Egyptian Fraction Calculator
Express any proper fraction as a sum of distinct unit fractions using the greedy algorithm
Enter a proper fraction (numerator < denominator)
What is an Egyptian Fraction?
An Egyptian fraction expresses a positive rational number as a sum of distinct unit fractions (fractions with numerator 1). This system was used by ancient Egyptians as their primary method for representing fractions.
Example: 2/3 = 1/2 + 1/6
The Greedy Algorithm
This calculator uses the greedy algorithm (also known as Fibonacci's algorithm) to find an Egyptian fraction expansion:
- Find the largest unit fraction 1/n that is less than or equal to a/b
- Subtract 1/n from a/b to get a new fraction
- Repeat until the remainder is zero
For a/b, the smallest n where 1/n ≤ a/b is n = ⌈b/a⌉
Historical Significance
The Rhind Mathematical Papyrus (c. 1650 BCE) contains extensive tables of Egyptian fractions. Ancient Egyptian scribes used these representations for practical calculations involving division of goods, land measurement, and accounting.
Example Expansions
- 2/3 = 1/2 + 1/6
- 3/4 = 1/2 + 1/4
- 4/5 = 1/2 + 1/4 + 1/20
- 5/6 = 1/2 + 1/3
- 2/7 = 1/4 + 1/28
Note: The greedy algorithm always terminates and produces a valid expansion, but it may not always produce the shortest expansion or the one with the smallest denominators.

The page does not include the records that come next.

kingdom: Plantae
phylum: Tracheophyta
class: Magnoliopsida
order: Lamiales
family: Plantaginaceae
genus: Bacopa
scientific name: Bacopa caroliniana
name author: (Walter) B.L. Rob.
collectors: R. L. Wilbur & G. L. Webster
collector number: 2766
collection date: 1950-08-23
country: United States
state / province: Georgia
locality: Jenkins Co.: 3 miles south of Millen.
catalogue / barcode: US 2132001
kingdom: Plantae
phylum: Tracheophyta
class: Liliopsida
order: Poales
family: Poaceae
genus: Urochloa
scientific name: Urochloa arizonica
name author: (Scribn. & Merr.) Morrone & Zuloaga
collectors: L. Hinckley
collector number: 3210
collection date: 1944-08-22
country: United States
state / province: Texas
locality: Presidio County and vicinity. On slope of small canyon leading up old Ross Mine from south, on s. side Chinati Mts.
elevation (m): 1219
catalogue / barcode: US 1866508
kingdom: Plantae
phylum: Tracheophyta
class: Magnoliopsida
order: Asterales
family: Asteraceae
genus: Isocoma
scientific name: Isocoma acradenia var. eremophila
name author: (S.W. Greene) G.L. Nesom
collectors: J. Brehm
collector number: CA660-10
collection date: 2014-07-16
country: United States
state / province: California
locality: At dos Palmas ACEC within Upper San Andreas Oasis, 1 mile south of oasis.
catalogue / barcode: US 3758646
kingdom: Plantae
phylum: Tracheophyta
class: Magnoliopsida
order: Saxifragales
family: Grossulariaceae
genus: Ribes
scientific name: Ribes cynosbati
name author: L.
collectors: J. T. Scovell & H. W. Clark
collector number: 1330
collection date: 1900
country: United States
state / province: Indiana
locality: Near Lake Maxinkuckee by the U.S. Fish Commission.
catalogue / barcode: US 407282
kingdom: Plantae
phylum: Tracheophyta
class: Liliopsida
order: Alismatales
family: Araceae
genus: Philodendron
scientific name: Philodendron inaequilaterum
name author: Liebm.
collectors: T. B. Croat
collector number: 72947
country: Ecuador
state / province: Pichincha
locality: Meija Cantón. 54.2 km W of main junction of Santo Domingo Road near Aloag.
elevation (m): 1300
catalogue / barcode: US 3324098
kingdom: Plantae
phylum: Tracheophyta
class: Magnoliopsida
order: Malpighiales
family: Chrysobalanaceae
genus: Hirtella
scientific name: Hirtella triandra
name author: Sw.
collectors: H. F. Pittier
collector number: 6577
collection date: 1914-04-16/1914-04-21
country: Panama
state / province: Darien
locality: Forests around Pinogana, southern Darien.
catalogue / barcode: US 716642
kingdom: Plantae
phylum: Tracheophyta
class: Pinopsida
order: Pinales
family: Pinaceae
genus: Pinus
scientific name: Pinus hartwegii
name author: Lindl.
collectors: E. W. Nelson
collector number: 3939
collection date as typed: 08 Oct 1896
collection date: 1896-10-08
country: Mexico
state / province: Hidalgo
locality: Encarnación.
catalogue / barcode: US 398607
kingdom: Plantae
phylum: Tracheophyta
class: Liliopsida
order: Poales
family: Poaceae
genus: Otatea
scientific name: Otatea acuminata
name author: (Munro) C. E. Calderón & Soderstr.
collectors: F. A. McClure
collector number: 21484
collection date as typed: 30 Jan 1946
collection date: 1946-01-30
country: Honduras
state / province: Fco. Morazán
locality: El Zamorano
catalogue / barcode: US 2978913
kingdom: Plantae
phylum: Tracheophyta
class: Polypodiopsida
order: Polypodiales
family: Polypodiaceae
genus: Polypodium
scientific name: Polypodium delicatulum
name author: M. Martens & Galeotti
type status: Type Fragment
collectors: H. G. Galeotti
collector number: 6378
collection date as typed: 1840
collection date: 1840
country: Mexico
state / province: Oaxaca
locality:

What is an Egyptian fraction?
An Egyptian fraction is a representation of a positive rational number as a sum of distinct unit fractions (fractions with numerator 1). For example, 2/3 = 1/2 + 1/6. Ancient Egyptians used this system exclusively for representing fractions, as evidenced by the Rhind Mathematical Papyrus from around 1650 BCE.
Why did ancient Egyptians use unit fractions?
Ancient Egyptians found unit fractions practical for dividing resources fairly. If you need to divide 3 loaves among 5 people, expressing 3/5 as 1/2 + 1/10 makes it clear: give each person half a loaf plus a tenth of a loaf. This made physical division of goods more intuitive.
What is the greedy algorithm for Egyptian fractions?
The greedy algorithm (also called Fibonacci's algorithm) repeatedly subtracts the largest possible unit fraction from the remaining value. For a/b, find the smallest n where 1/n <= a/b, subtract 1/n, and repeat with the remainder. This always terminates and produces a valid Egyptian fraction expansion.
Are Egyptian fraction representations unique?
No, most fractions have multiple valid Egyptian fraction representations. For example, 2/3 = 1/2 + 1/6 = 1/3 + 1/4 + 1/12. The greedy algorithm produces one specific representation, but it's not always the shortest or the one with the smallest denominators.